Beauty may be in the eye of the beholder, but it’s fair to assume that vulture looks are an acquired taste. The hook-beaked, scrawny-necked and chunky-bodied birds were immediately described as “disgusting” by English biologist Charles Darwin, although his revulsion was also due to the vultures’ diet of dead animals. Yet that same stomach-churning tendency also causes vultures to be indispensable to human ecosystems, since the rotting carcasses contain dangerous diseases that could spread to humans if not ingested by more iron-stomached scavengers.
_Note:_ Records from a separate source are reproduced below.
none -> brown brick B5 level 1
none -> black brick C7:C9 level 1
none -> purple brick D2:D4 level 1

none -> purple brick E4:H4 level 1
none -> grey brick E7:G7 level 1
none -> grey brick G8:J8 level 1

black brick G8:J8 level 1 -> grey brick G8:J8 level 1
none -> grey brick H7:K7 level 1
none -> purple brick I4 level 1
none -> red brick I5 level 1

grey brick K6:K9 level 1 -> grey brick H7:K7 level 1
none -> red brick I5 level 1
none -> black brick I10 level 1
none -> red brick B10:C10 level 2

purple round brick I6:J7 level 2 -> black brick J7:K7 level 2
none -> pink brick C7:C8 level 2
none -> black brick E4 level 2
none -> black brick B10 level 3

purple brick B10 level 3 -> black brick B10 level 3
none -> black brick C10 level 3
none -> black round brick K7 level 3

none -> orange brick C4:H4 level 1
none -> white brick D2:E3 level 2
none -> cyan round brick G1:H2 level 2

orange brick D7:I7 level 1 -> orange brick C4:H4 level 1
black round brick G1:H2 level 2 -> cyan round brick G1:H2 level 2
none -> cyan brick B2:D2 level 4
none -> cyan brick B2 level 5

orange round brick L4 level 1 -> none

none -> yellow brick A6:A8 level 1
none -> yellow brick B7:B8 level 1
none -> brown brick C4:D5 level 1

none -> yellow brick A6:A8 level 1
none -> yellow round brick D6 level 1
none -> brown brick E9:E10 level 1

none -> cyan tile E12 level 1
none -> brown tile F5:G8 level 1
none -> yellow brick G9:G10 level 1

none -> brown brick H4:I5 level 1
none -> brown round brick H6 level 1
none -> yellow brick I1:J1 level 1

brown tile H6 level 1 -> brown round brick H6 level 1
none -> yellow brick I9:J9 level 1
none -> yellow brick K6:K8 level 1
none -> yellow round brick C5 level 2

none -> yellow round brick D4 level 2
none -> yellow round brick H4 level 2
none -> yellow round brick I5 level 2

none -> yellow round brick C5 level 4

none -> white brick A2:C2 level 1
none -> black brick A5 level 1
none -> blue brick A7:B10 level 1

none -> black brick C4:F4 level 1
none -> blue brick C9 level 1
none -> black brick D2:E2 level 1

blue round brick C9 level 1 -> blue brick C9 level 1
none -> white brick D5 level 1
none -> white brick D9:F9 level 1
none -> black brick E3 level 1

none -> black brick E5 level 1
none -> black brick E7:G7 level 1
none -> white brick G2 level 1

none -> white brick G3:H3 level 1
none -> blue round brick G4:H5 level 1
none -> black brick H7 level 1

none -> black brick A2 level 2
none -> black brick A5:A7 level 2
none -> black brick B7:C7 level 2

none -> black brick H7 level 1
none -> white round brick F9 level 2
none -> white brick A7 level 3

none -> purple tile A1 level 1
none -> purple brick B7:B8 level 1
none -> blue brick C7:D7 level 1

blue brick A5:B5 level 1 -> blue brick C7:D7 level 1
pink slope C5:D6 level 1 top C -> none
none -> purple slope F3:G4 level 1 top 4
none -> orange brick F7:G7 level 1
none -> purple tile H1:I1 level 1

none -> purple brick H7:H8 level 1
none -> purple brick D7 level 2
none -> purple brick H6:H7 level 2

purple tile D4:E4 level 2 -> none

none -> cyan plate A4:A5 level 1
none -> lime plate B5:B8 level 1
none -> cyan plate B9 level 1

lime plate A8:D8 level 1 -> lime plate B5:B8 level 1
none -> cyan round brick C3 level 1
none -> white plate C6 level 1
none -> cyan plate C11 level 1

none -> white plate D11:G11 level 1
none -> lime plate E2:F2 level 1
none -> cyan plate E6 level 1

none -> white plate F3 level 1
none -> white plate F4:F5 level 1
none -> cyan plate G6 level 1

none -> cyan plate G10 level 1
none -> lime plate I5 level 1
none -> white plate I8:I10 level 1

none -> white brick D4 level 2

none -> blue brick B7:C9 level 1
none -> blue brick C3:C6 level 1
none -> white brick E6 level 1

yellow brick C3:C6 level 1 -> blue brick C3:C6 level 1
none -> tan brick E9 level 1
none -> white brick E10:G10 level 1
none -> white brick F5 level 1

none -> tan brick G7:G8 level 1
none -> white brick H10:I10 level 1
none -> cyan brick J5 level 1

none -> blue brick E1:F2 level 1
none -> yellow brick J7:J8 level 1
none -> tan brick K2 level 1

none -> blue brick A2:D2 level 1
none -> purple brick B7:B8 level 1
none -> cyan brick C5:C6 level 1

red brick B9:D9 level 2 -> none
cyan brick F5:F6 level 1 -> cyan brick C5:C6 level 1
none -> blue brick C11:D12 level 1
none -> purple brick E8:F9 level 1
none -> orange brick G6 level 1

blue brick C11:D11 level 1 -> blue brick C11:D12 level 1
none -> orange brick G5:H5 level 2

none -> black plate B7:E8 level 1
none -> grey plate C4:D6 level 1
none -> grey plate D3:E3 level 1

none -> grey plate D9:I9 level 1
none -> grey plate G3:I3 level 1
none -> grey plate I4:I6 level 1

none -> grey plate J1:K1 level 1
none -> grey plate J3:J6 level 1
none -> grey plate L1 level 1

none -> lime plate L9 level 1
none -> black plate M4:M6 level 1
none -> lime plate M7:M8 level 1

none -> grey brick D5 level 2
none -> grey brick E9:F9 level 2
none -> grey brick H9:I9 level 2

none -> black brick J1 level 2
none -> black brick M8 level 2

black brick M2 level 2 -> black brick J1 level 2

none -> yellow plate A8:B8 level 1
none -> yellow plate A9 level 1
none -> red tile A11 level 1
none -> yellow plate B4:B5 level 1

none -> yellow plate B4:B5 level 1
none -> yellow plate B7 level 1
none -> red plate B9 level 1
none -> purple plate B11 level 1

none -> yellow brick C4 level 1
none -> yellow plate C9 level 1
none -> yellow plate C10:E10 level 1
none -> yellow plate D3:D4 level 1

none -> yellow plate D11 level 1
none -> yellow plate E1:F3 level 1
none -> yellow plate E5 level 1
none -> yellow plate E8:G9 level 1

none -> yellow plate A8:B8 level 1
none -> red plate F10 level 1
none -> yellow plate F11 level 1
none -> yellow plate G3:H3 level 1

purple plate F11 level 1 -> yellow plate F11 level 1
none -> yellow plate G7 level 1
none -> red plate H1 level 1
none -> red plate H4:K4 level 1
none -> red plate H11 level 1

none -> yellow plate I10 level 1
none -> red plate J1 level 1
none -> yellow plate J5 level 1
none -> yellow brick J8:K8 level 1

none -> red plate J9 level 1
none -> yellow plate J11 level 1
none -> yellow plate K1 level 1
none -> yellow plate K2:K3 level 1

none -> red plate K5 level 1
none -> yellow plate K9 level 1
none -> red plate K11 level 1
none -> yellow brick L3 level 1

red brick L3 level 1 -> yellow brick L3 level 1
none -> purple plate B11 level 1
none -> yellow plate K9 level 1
In fact, a recent study in the journal American Economic Review revealed that the unintentional decimation of India’s vulture population has had tragic consequences for nearby humans. Scientists estimate that their near-disappearance on the subcontinent nearly two decades ago — an unintentional byproduct of human activity — has led to more than half a million excess deaths.
“Our study provides strong evidence that the anecdotal reports of a public health crisis following the collapse of vultures were capturing a true signal: human health deteriorated following the collapse of the vultures,” study lead author Dr. Eyal Frank of the University of Chicago told Salon. “Before our study, there were anecdotal reports and claims, some back-of-the-envelope calculations about the potential magnitude of the effect, but our study uses annual district level data to quantify these impacts, and manages to reject other alternative explanations for the increase in mortality we observe.”
Frank and fellow University of Chicago professor Anant Sudarshan classified “district” as any high or-low-suitability area for affected vulture species, then analyzed the existing data to compare all-cause human mortality rates in those districts over the past two decades. “Before the collapse of vultures, there was no systematic difference in how those two groups were trending,” Frank said. “After vultures collapsed, we observe that the all-cause death rate in the high-vulture-suitability districts diverged from the low-vulture-suitability districts. By 2000, when vulture populations were effectively at their new population levels (less than 5% of their original population levels), we see that the divergence stabilizes.”
The collapse occurred because of indirect actions from the agricultural industry, specifically farmers treated their cattle with an anti-inflammatory medicine, called diclofenac, that proved highly toxic to vultures. Even worse, a generic version had become increasingly popular, meaning that vultures regularly were poisoned by dead animals exposed to the pharmaceutical. The new study found other indicators that this drug’s presence played a role in the current ecological crisis.
“We also report results that demonstrate that water quality deteriorated in the high-vulture-suitability districts, and that at the national level, there was an increase in the sales of rabies vaccines — consistent with the two main mechanisms highlighted by ecologists and public health experts,” Frank said.